This has happened under pressure from consumer groups who have been lobbying hard for an independent regulator and a stricter advertising code. This development is expected to put an end to surrogate advertising by liquor companies and it is only a matter of time before the Ministry of Consumer Affairs extends the rule across all media and forces advertisers and advertising agencies to become more responsible.
In an interview to HBS Working Knowledge, Prof Trumbull credits comparative product tests launched by Consumer Reports in 1936, going on to Ralph Nader’s campaign for auto-engineering reforms for helping evolve stricter consumer laws. In India, very few consumer groups have the facilities to do comparative testing.

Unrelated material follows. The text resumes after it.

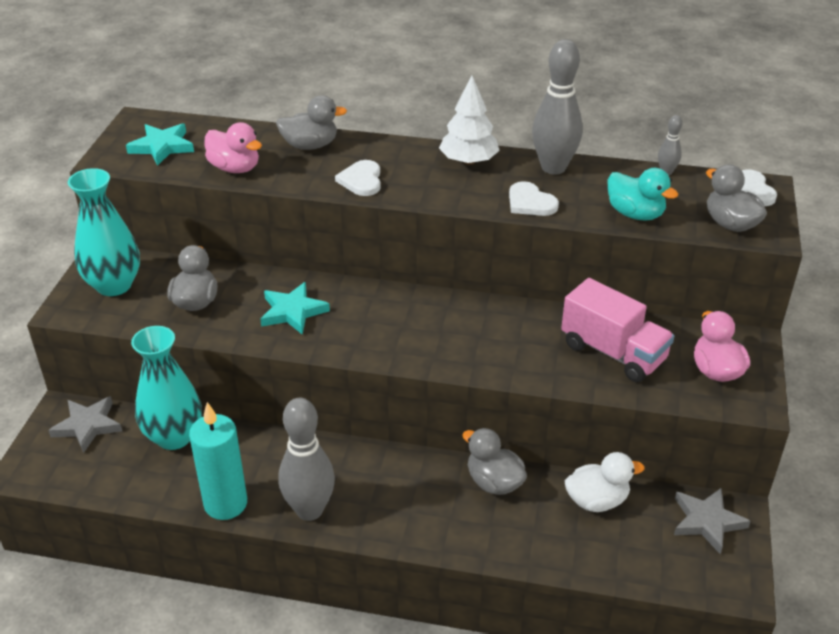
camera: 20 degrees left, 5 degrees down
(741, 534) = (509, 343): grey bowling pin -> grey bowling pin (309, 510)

And even when they publish reports with fairly startling findings, there is very little consumer interest in using them as a basis for purchase decisions (Insight magazine by the Consumer Education and Research Center publishes comparative product testing reports).
Prof Trumbull also credits the growth in retailing or changed shopping experience and says that government stepped in with regulation to make up for the loss of personal attention and recommendations lavished on customers by the local corner store or grocer. In India, the retail revolution has just begun and companies have yet to wake up to its implications.
In all probability, we will be able to skip one step in the evolution of better consumer protection, since large retailers will have the necessary marketing clout with manufacturers to demand minimum quality requirements or force them to replace sub-standard products without burdening consumers with the task. Indian consumers still pay very little attention to the price-quality trade off. When a dozen different brands of the same products are lined up in a supermarket, customers have to be educated not to focus merely on the price and free gift but make an informed decision on quality as well.